IoT is no longer a mere buzzword; it has become a reality and continues to permeate into various business verticals as we speak. Over the past few years, we have been hearing about Enterprise IoT and its influence over certain business verticals ranging from—Retail to Construction,Financial Services, and Information Technology. The use cases are abundant in number—be it a smart thermometer or a washing machine, and IoT without doubt has delivered on its promises more often than not.
What about IoT in manufacturing or the industrial sector?
In fact, manufacturing has been the birth place for automation even before the concept of IoT came through. From the invention of assembly lines to electronic technology to industrial robotics, the manufacturing sector has seen automation like no other sector has. So it should come as no surprise when we hear about the ascending popularity of IoT in manufacturing or in other words Industrial internet of things (IoT).
IoT has no doubt permeated into the manufacturing space like never before, and manufacturing companies are fast leveraging on IoT technology to achieve some major objectives and benefits.
Is IIoT growing at the same pace as Enterprise IoT?
Well, almost as quick if not as quick. But it has to be understood that deploying IIoT is not done in isolation and many aspects of the existing plant/factory are to be considered before moving ahead with IIoT. Having said that, connected sensors and smart devices are taking their places in plant premises like never before and ensuring some smart changes to the plant operations.
How is IIoT changing the face of manufacturing?
Let’s understand a few ways IoT has been influencing the manufacturing sector –
A connected plant by virtue of connected devices and sensors provides hands-on visibility on operations and even brings about better control. Functional heads and supervisors will have immediate access to any device or any section via IIoT which makes their jobs even easier.
Boosting Operational Efficiency:
A well connected plant environment will help managers focus on priorities and increase efficiency at the operational level. Increased efficiencies will usher in greater productivity and boost plant and employee capabilities leading to an increase in production efficiency.
Avoid repairs and delays:
Sensors embedded onto machines in the plant will provide timely notifications on machine quality and health. This helps plant managers either locate and prevent mishaps or locate and repair machines in time to ensure smooth production process. Production delays can have a cascading effect on logistics, distribution and even sales, something manufacturing companies want to avoid.

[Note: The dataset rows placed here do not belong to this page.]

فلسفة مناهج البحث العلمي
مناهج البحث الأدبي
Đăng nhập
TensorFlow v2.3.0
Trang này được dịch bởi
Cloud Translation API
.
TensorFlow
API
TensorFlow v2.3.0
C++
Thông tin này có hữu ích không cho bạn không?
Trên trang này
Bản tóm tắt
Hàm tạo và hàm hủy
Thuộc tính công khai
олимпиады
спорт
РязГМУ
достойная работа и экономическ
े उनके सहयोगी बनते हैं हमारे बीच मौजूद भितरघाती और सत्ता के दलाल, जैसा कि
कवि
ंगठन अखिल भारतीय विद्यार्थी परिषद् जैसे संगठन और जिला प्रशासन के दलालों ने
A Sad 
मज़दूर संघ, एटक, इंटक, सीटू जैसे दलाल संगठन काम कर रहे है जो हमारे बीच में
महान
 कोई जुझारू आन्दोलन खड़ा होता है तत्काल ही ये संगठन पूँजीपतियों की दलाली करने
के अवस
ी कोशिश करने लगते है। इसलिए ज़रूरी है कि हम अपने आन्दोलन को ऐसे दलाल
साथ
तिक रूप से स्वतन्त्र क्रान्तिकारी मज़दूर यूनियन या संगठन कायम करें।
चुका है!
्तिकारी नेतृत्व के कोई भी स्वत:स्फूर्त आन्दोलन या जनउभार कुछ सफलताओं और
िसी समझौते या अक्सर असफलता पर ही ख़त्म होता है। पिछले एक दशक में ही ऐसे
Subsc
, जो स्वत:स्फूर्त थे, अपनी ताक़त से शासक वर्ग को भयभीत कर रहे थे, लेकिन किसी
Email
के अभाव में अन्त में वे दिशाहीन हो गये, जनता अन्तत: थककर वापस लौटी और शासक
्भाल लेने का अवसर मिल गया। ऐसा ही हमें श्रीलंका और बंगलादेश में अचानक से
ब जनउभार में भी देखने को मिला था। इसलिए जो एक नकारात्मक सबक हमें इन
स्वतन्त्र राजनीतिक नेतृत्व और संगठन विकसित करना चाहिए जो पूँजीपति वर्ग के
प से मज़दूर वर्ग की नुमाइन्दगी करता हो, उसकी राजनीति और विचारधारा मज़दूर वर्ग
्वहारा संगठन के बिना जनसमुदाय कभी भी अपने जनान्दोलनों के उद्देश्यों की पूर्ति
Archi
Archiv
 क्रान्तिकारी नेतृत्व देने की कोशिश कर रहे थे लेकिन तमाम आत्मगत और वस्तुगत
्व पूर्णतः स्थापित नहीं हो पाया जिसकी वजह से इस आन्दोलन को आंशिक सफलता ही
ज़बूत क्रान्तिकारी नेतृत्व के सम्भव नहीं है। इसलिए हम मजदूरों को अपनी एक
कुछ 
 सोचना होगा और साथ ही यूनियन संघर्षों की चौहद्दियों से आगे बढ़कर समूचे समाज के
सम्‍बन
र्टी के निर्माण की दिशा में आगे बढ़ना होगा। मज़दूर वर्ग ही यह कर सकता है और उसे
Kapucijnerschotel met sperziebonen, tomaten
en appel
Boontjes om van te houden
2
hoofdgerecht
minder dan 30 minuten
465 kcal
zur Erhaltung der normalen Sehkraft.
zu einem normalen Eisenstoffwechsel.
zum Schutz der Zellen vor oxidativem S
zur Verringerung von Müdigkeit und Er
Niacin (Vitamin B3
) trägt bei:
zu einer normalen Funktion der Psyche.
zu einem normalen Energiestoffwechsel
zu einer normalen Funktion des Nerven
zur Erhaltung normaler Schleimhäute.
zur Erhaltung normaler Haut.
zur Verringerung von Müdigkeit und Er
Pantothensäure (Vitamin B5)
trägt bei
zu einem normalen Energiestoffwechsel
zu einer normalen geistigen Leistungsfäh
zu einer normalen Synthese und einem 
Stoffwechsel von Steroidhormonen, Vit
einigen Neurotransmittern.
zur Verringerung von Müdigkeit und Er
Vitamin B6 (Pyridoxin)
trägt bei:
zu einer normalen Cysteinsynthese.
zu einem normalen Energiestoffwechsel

Internet and device connectivity will enable transmission of huge amounts of data which when gathered and analyzed can help companies in many ways. Data can help managers deploy the right methods for the best outcome and thereby bolster operational efficiencies. Data also helps managers and functional heads take the right decisions.
Challenges of IIoT
It goes without saying that IIoT has huge benefits for manufacturing companies but that does not mean that it comes without any obstacles and challenges. Let’s see what some of these challenges are –
Resistance to change:
Manufacturing companies might undergo the “resistance-to-change’’ phenomenon more so from an operational perspective while waiting to embrace IIoT. Embracing IIoT will necessitate upgrades in current infrastructure and processes which is not an easy thing to comply to.
Human Resources management:
Though IIoT augurs well in the long run; it might create a different impression for employees especially,for those at the plant and floor level. There is also the need to train resources to handle the new processes post IIoT deployment.
Connecting to the internet comes with its own set of problems. Though there is hands-on visibility and control over operations, the Internet makes the system vulnerable to hacks and cyber-crimes of unprecedented nature. The threats and problems are far too many to control.
Costs of IIoT:
Costs will escalate due to up-gradation of infrastructure and processes and training of resources. Companies need to think over their investment plans and risk appetite before embracing IIoT. Another major discouragement can come in the form of security breaches which will not only call for additional efforts but contribute to unnecessary costs.
IIoT revolution has begun, albeit, with lesser noise and fanfare (vis-à-vis Enterprise IoT) but it is here to stay. Manufacturing companies are finding great uses through the deployment of IIoT devices and manufacturing plants are getting better connected and smarter because of the access to data and wiser decision making process.
Having said that, the challenges that come with embracing IIoT are worth considering before taking it ahead. For without proper validation and consideration, there is a good chance that a manufacturing unit might find itself in more trouble than it is already in.
The threats need to be assessed and avoided and a back-up security system needs to be in place for a smooth and effective functioning of the connected plant. This way, internet of things manufacturing companies will stand to gain a lot through the deployment of Industrial IoT.